"On se tire une balle dans le pied" : entre les communistes et Mélenchon, la guerre froide à six mois des législatives
Le mouvement de Jean-Luc Mélenchon, la France insoumise, a décidé de présenter des candidats dans toutes les circonscriptions pour les législatives. Une décision qui agace le Parti communiste français. Les deux formations se réunissent lundi pour en discuter.
"On se tire une balle dans le pied." Le communiste André Chassaigne, député de la cinquième circonscription du Puy-de-Dôme ne comprend pas pourquoi le mouvement de Jean-Luc Mélenchon, la France insoumise, présente un candidat contre lui aux législatives de juin. Après quelques tergiversations et un vote des militants communistes, les deux formations se sont en effet alliées pour la présidentielle. "J'évacue toute forme d'aigreur ou de réticence, j'appelle à voter Mélenchon", assure celui qui militait pour une candidature communiste. Si rien ne change, deux candidats du défunt Front de gauche se disputeront donc une place pour le second tour.
Cette incongruité n'est pas limitée à cette circonscription auvergnate. Contrairement à 2012, Jean-Luc Mélenchon et le Parti communiste n'ont signé aucun accord politique. Dimanche 15 janvier, le Parti communiste français a investi 253 candidats aux législatives, alors que la France insoumise ambitionne de présenter des candidats dans les 577 circonscriptions."C'est une élection nationale, nous souhaitons que l'ensemble des candidats soient en cohérence avec notre candidature à l'élection présidentielle", justifie auprès de franceinfo Alexis Corbière, porte-parole de Jean-Luc Mélenchon et candidat à Montreuil (Seine-Saint-Denis).
"On signerait l'arrêt de mort de notre parti"
Pour assurer cette cohérence, les candidats doivent signer une charte détaillée, qui pose plusieurs problèmes aux communistes. Elle prévoit le rattachement de chaque candidat à l'association de financement de la France insoumise, un point-clé pour obtenir des financements publics. "Je ne vois pas comment un communiste pourrait signer cela. Ce serait l'arrêt de mort de notre organisation politique", estime André Chassaigne. La charte intime également au futur député de "respecter la discipline de vote du groupe". "Depuis des décennies, il y a une liberté de vote au PCF", rappelle le député.
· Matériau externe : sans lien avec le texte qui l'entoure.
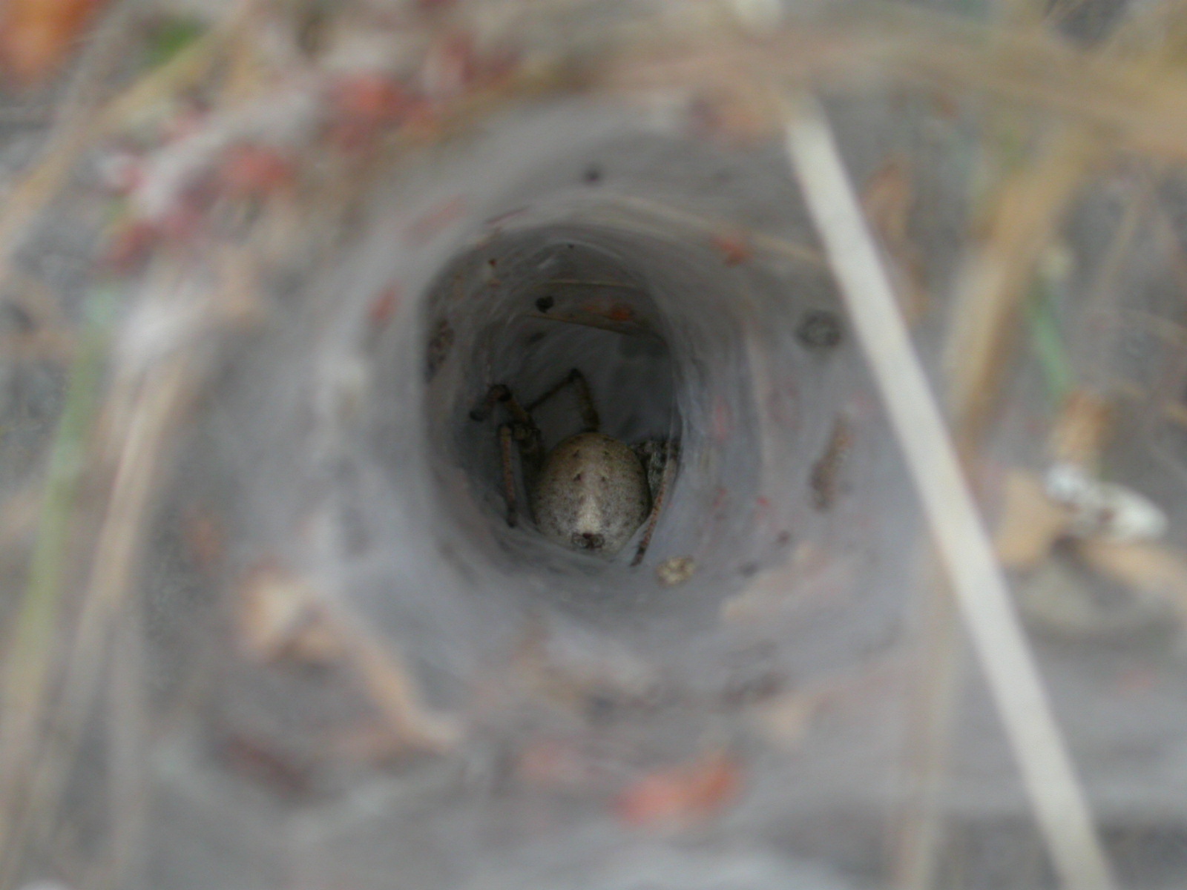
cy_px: 445
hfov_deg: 14.5
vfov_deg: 10.9
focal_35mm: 136
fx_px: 4664
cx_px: 594
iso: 100
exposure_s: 1/60.3
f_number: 4.7
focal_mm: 28.2
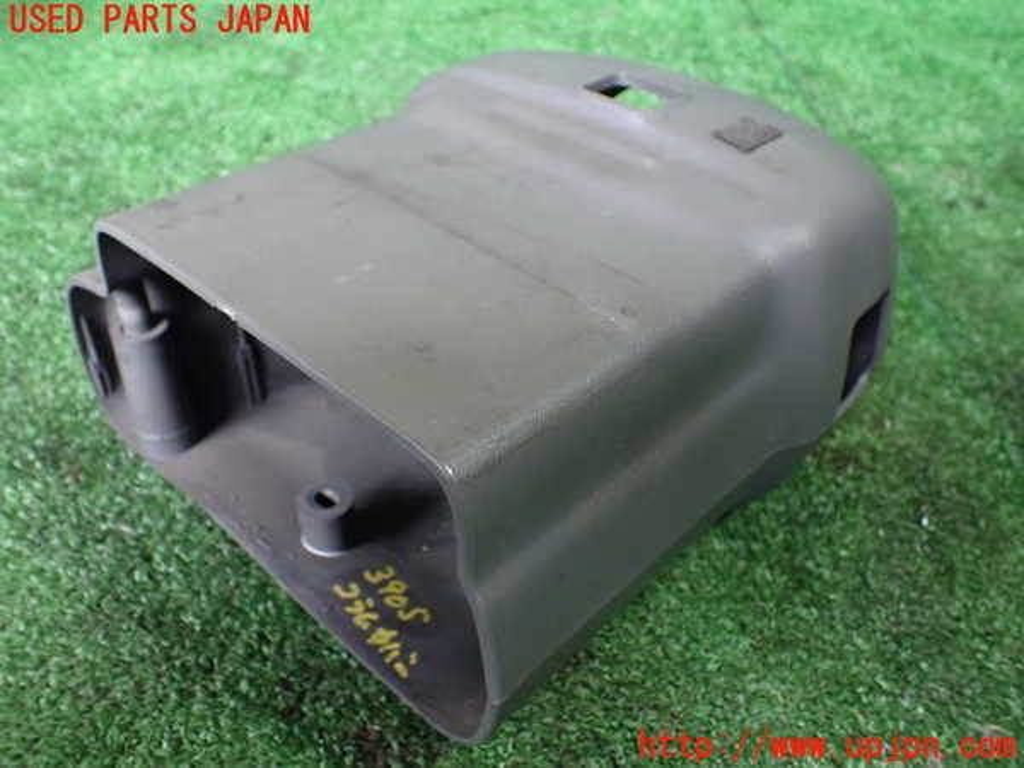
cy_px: 384
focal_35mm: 30
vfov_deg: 46.8
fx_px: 887
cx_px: 512
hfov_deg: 60.0
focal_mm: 5.4
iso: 800
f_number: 2.3
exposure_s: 1/30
Ce serait un retour en arrière. On ne peut pas dire que c'est stalinien mais on reviendrait à la IIIe internationale, avant la guerre
André Chassaigneà franceinfo
S'il dit ne pas craindre pour son siège, André Chassaigne redoute que cette division "suicidaire" empêche la gauche anti-libérale d'envoyer à l'Assemblée nationale les 15 députés nécessaires pour former un groupe, source d'avantages politiques. "L'enjeu, c'est d'avoir un groupe de résistance face à un président de droite ou d'extrême droite. On en aura besoin", martèle celui qui préside aujourd'hui le groupe Gauche démocrate et républicaine. Cet éparpillement pourrait compromettre les chances de victoire dans les anciens fiefs communistes, conquis par les socialistes en 2012.
"L'intelligence collective l'emportera"
C'est précisément le cas de la septième circonscription de Seine-Saint-Denis, où se présente Alexis Corbière. "C'est une circonscription importante pour nous, face au porte-parole du Parti socialiste, Razzy Hammadi. Je ne me présente pas contre untel ou untel, sauf le candidat sortant", assure le professeur d'histoire. En face, le candidat soutenu par les communistes, Gaylord Le Chequer, assure avoir appris la nouvelle "de manière sereine". "Le dépôt officiel des candidatures est en mai. Entre temps, l'intelligence collective l'emportera", déclare, philosophe, cet adjoint à la mairie de Montreuil auprès de franceinfo.
André Chassaigne espère également que des désistements de part et d'autre permettront de régler le problème. Mais il redoute que Jean-Luc Mélenchon et ses soutiens ne se laissent griser par leur bonne campagne. "Ils sont persuadés qu'ils vont balayer le paysage politique, comme Podemos en Espagne, observe-t-il. Il peut y avoir un vent qui se lève, mais je ne pense pas que ce sera une bourrasque qui emportera tout sur son passage". Le député estime à l'inverse que ce désaccord pourrait coûter quelques voix à Jean-Luc Mélenchon : "Cela paralyse la campagne. Comment mettre sur le terrain des militants communistes pour défendre Mélenchon alors qu'il présente un candidat contre le député sortant ?" Une réunion entre les deux formations est prévue lundi 23 janvier pour aborder le problème.